Your task.
Format the entries, from their first line through the line containing "16: (374, 215)", as a numbered list, with blank lines left out and the pictures omitted from your answer.
'''
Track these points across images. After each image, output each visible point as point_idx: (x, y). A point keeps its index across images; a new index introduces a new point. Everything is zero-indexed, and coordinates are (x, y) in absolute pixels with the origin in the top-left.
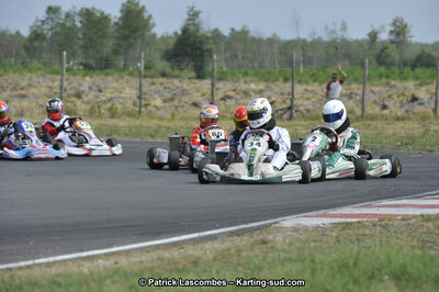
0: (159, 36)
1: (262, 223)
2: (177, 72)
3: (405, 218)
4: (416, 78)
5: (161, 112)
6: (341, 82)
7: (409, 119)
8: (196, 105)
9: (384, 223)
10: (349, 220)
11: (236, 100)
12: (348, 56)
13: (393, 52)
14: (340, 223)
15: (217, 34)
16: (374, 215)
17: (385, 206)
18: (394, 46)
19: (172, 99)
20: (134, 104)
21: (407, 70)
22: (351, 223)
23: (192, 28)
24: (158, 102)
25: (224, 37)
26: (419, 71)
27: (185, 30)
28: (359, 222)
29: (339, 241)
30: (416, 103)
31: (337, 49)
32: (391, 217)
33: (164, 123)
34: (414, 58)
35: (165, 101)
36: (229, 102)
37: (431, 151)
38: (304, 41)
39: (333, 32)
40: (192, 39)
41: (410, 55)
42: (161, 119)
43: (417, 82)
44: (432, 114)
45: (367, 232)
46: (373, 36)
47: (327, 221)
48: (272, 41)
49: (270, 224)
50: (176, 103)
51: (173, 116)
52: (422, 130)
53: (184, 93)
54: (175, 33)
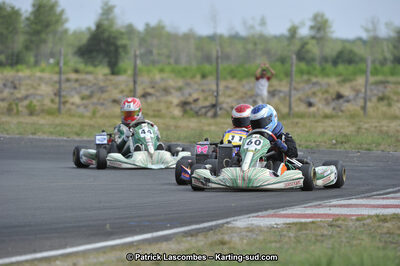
0: (71, 32)
1: (214, 223)
2: (90, 68)
3: (360, 218)
4: (340, 75)
5: (81, 111)
7: (337, 117)
8: (115, 101)
9: (335, 222)
10: (303, 220)
11: (157, 97)
12: (267, 52)
13: (314, 49)
14: (295, 224)
15: (130, 30)
16: (328, 215)
17: (335, 206)
18: (314, 42)
19: (90, 96)
20: (52, 101)
21: (329, 66)
22: (306, 224)
23: (106, 23)
24: (76, 99)
25: (139, 32)
26: (341, 68)
27: (99, 26)
28: (313, 222)
29: (299, 242)
30: (341, 101)
31: (255, 44)
32: (346, 217)
33: (86, 121)
34: (334, 54)
35: (83, 99)
36: (150, 100)
37: (369, 150)
38: (221, 36)
39: (252, 27)
40: (106, 35)
41: (331, 51)
42: (82, 116)
43: (340, 79)
44: (362, 112)
45: (325, 232)
46: (293, 31)
47: (281, 221)
48: (188, 37)
49: (223, 224)
50: (95, 100)
51: (94, 113)
52: (353, 128)
53: (102, 90)
54: (89, 29)
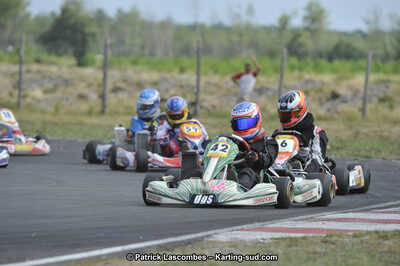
0: (33, 17)
1: (193, 236)
2: (54, 58)
3: (357, 235)
4: (334, 71)
5: (43, 105)
6: (255, 75)
7: (333, 119)
8: (82, 97)
9: (329, 238)
10: (293, 235)
11: (129, 93)
12: (254, 45)
13: (308, 43)
14: (282, 239)
15: (100, 16)
16: (321, 230)
17: (330, 220)
18: (308, 34)
19: (54, 90)
20: (11, 94)
21: (323, 63)
22: (296, 239)
23: (72, 8)
24: (38, 93)
25: (110, 19)
26: (337, 63)
27: (64, 10)
28: (304, 238)
29: (289, 259)
30: (337, 101)
31: (241, 35)
32: (341, 233)
33: (48, 117)
34: (331, 48)
35: (45, 92)
36: (121, 95)
37: (368, 157)
38: (203, 26)
39: (238, 16)
40: (72, 21)
41: (325, 44)
42: (43, 112)
43: (335, 76)
44: (360, 115)
45: (318, 249)
46: (284, 21)
47: (268, 235)
48: (165, 25)
49: (203, 237)
50: (59, 94)
51: (57, 109)
52: (350, 133)
53: (67, 83)
54: (53, 14)
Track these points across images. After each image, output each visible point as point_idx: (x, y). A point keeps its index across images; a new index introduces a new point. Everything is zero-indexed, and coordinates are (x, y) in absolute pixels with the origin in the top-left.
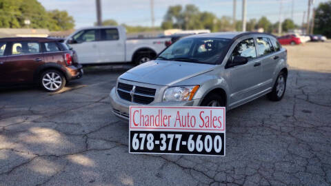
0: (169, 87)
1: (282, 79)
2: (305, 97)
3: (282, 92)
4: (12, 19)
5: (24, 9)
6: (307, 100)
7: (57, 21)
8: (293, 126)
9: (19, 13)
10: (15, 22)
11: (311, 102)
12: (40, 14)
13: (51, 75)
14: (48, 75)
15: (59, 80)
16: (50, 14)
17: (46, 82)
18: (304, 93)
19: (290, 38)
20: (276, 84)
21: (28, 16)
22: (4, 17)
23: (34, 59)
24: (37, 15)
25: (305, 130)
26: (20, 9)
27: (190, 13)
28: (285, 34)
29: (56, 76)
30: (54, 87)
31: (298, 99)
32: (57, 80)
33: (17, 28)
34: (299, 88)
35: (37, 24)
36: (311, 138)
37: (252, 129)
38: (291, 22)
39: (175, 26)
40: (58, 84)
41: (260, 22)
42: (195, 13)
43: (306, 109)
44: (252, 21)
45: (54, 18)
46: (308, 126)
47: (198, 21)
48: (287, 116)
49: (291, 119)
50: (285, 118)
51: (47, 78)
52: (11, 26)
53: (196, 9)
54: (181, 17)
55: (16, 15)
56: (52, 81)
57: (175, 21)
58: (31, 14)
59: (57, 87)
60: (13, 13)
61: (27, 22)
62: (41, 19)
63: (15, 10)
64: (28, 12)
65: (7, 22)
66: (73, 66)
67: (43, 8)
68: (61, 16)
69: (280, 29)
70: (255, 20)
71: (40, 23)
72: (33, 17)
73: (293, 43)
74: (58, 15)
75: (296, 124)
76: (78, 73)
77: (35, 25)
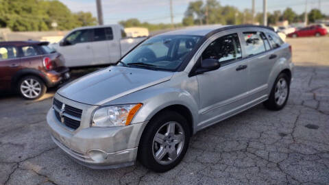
0: (100, 107)
1: (284, 83)
2: (314, 104)
3: (284, 98)
4: (41, 23)
5: (51, 12)
6: (317, 109)
7: (81, 23)
8: (286, 151)
9: (46, 17)
10: (44, 25)
11: (320, 112)
12: (65, 16)
13: (29, 82)
14: (26, 82)
15: (38, 86)
16: (75, 16)
17: (25, 89)
18: (314, 98)
19: (314, 29)
20: (274, 89)
21: (55, 19)
22: (33, 21)
23: (11, 65)
24: (63, 18)
25: (302, 158)
26: (48, 13)
27: (211, 7)
28: (311, 25)
29: (34, 83)
30: (33, 94)
31: (306, 106)
32: (36, 87)
33: (45, 30)
34: (311, 91)
35: (64, 26)
36: (308, 173)
37: (229, 156)
38: (318, 12)
39: (197, 22)
40: (38, 91)
41: (285, 14)
42: (216, 7)
43: (312, 123)
44: (276, 13)
45: (80, 20)
46: (308, 151)
47: (219, 15)
48: (283, 135)
49: (287, 140)
50: (280, 137)
51: (25, 85)
52: (40, 29)
53: (218, 4)
54: (201, 12)
55: (44, 19)
56: (31, 88)
57: (196, 16)
58: (59, 17)
59: (37, 94)
60: (41, 16)
61: (54, 25)
62: (67, 21)
63: (44, 14)
64: (55, 15)
65: (36, 26)
66: (53, 71)
67: (69, 10)
68: (85, 18)
69: (306, 19)
70: (279, 12)
71: (66, 25)
72: (60, 20)
73: (318, 35)
74: (83, 16)
75: (291, 147)
76: (60, 78)
77: (61, 27)
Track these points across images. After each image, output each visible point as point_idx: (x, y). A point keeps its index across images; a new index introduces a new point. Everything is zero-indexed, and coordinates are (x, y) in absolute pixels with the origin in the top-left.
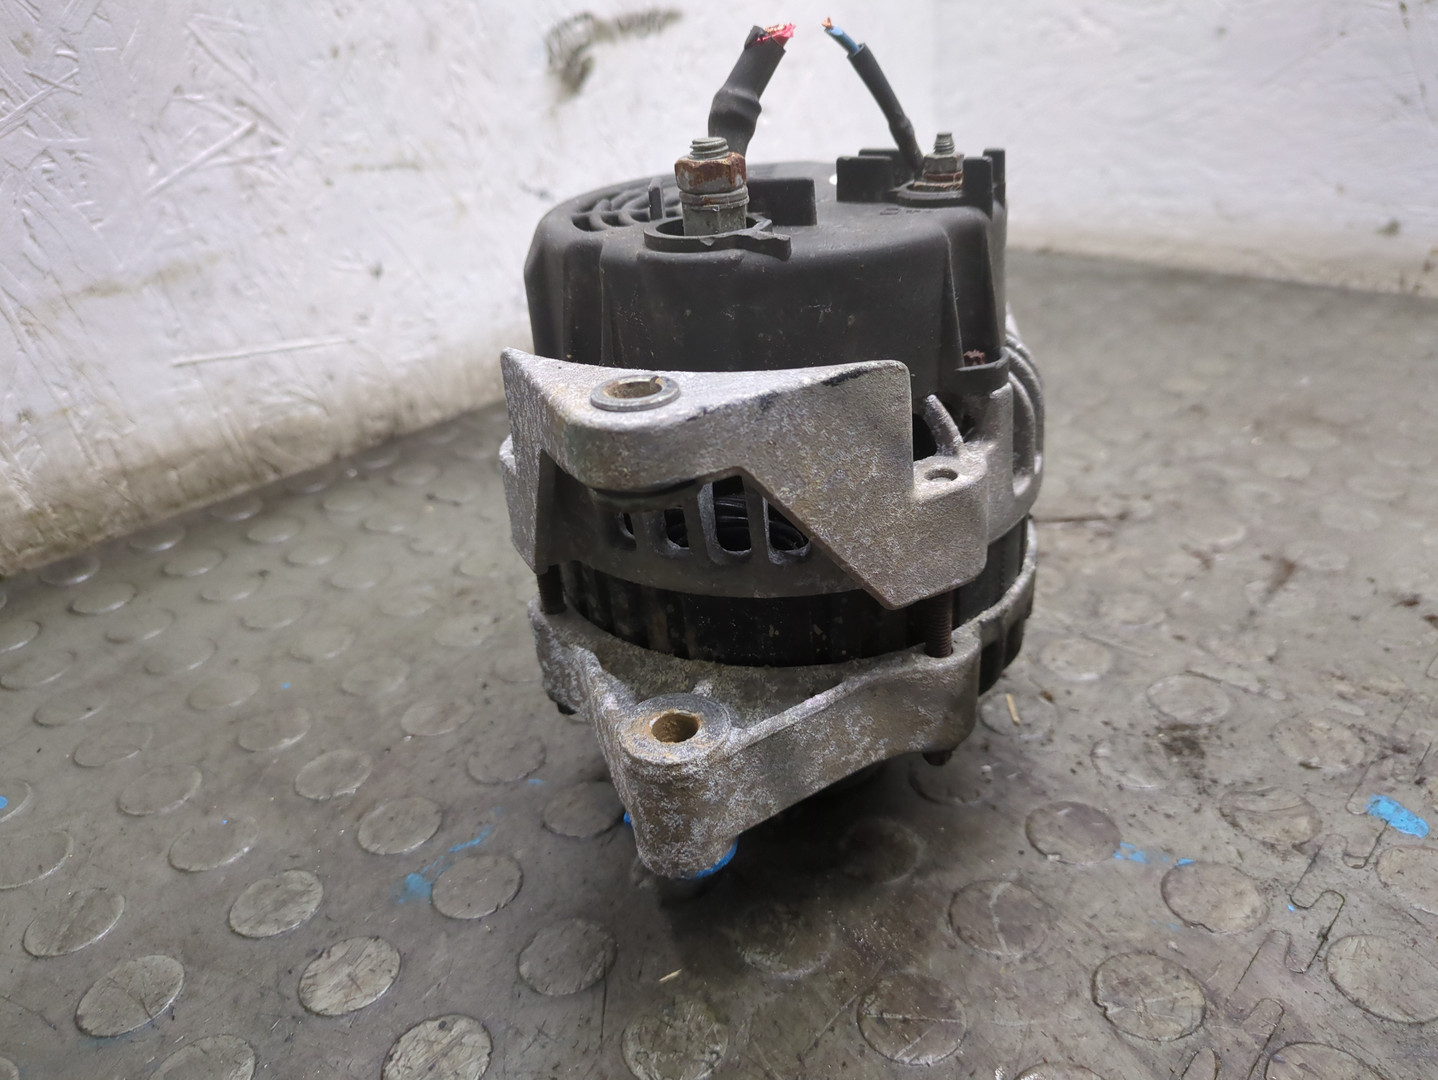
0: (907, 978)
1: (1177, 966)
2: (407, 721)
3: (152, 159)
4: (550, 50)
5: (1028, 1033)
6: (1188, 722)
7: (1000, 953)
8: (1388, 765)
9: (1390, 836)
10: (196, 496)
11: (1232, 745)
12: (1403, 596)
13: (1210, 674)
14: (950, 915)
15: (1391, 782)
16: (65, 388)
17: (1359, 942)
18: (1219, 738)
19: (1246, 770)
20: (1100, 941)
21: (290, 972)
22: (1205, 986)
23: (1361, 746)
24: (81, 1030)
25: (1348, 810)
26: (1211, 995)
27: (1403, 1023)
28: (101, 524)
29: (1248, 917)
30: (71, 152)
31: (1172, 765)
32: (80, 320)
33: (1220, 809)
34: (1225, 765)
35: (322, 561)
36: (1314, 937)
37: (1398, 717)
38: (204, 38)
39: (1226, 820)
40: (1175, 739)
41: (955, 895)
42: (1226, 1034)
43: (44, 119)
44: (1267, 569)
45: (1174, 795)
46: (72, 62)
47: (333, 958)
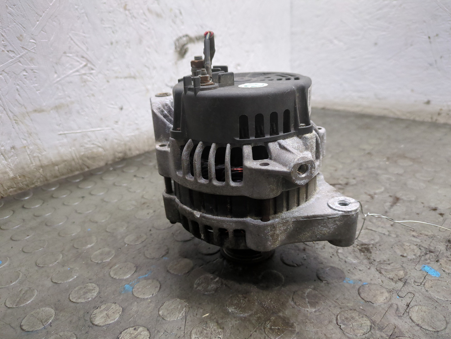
0: (280, 317)
1: (363, 313)
2: (126, 240)
3: (56, 73)
4: (176, 45)
5: (317, 333)
6: (366, 243)
7: (308, 310)
8: (427, 256)
9: (428, 277)
10: (63, 175)
11: (380, 250)
12: (432, 208)
13: (373, 230)
14: (293, 298)
15: (429, 261)
16: (26, 140)
17: (419, 307)
18: (376, 248)
19: (384, 257)
20: (339, 306)
21: (88, 313)
22: (371, 320)
23: (420, 251)
24: (22, 329)
25: (415, 269)
26: (373, 322)
27: (432, 331)
28: (34, 182)
29: (385, 300)
30: (32, 70)
31: (361, 256)
32: (31, 120)
33: (376, 268)
34: (377, 256)
35: (102, 194)
36: (405, 306)
37: (431, 242)
38: (73, 38)
39: (378, 272)
40: (362, 248)
41: (294, 292)
42: (378, 334)
43: (25, 60)
44: (391, 199)
45: (362, 264)
46: (34, 44)
47: (101, 309)
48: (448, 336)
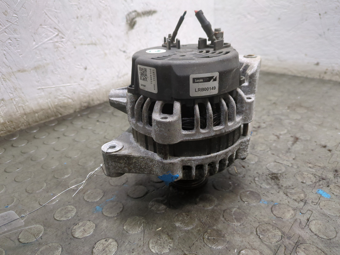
'''
Result of the task.
1. Track these points across images. After each image, output each visible point as point_idx: (x, y). A point keeps its index across images; a new index introduces a new point. Everything is zero-indexed, and coordinates are (x, y) in absolute pixels with the origin in the top-left.
2. 0: (159, 36)
3. 1: (262, 223)
4. 2: (177, 72)
5. 3: (405, 218)
6. 4: (416, 78)
7. 5: (161, 112)
8. 6: (341, 82)
9. 7: (409, 119)
10. 8: (196, 105)
11. 9: (384, 223)
12. 10: (349, 220)
13. 11: (236, 100)
14. 12: (348, 56)
15. 13: (393, 52)
16. 14: (340, 223)
17. 15: (217, 34)
18. 16: (374, 215)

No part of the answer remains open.